From the moment Panetta appeared, Obama faced four major decisions:

1. When to act? Every day of delay increased the likelihood that bin Laden, if he was actually there, would escape. A leak in Washington that popped up on a blog or in the press would sound an alarm, causing him to flee.

2. Who to include in the decisionmaking? Adding more people would reduce the chances that important dimensions of the operation would go unexamined. But every additional pair of eyes came with a mouth that could be the source of a leak.

3. How, exactly, to capture or kill bin Laden?

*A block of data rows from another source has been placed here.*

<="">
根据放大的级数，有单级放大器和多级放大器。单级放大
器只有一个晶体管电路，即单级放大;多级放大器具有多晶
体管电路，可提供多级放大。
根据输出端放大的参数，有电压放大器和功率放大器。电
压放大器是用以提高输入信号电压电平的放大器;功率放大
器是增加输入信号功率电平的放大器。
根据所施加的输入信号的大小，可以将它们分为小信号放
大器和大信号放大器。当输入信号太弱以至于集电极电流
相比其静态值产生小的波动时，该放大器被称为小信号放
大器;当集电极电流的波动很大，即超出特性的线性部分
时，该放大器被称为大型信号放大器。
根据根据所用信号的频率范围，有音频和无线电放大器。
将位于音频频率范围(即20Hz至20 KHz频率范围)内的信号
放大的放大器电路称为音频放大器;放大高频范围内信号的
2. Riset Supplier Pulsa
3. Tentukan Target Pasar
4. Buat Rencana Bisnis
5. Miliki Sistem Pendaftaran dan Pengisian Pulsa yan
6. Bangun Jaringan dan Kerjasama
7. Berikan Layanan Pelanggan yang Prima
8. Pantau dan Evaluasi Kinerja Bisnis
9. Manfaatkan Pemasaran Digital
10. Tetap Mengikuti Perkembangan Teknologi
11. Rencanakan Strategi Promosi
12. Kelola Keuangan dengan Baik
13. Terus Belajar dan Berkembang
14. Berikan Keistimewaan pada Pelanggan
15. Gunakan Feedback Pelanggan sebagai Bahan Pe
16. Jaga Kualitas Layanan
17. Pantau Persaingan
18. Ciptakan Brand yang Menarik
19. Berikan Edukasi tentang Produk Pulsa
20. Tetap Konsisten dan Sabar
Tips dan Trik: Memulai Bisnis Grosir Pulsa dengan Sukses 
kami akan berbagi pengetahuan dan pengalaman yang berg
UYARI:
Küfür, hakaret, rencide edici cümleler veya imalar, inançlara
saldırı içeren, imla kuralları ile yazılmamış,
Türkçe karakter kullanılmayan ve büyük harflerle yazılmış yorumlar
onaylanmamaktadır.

Obama's menu had four entres: Predator drones with Hellfire missiles delivering 500-lb. bombs (like those used five months later to kill Anwar al-Awlaki in Yemen); B-2 bombers with 2,000-lb. laser-guided bombs (like those used in late 2011 against Muammar Gaddafi in Libya); special forces on the ground; and a joint military operation with Pakistan.

4. Though this was first and foremost a matter of national security, any decision would have political consequences. Everyone involved knew Obama was "betting his presidency" on this issue, as a Deputy National Security Adviser put it. If Obama waited and OBL escaped, Obama would be savaged for fiddling while public enemy No. 1 vanished. If he acted and the operation failed, opponents would tar him as a second Jimmy Carter, recalling the failed 1980 attempt to rescue Americans held hostage in Iran.

The biggest surprise of the entire operation was that it was a surprise. A half-century ago, when the CIA discovered that the Soviet Union was sneaking nuclear-tipped missiles into Cuba at the start of what became the Cuban missile crisis, one of the first questions President John F. Kennedy asked was, How long until this leaks? His National Security Adviser thought a week at most. So JFK gave himself five days to deliberate, review the evidence, listen to counterarguments and change his mind more than once. As he noted afterward, if he had been forced to make a decision in the first 48 hours, he would have chosen an air strike on the missile sites rather than the naval blockade he eventually selected. That air strike could have led to nuclear war.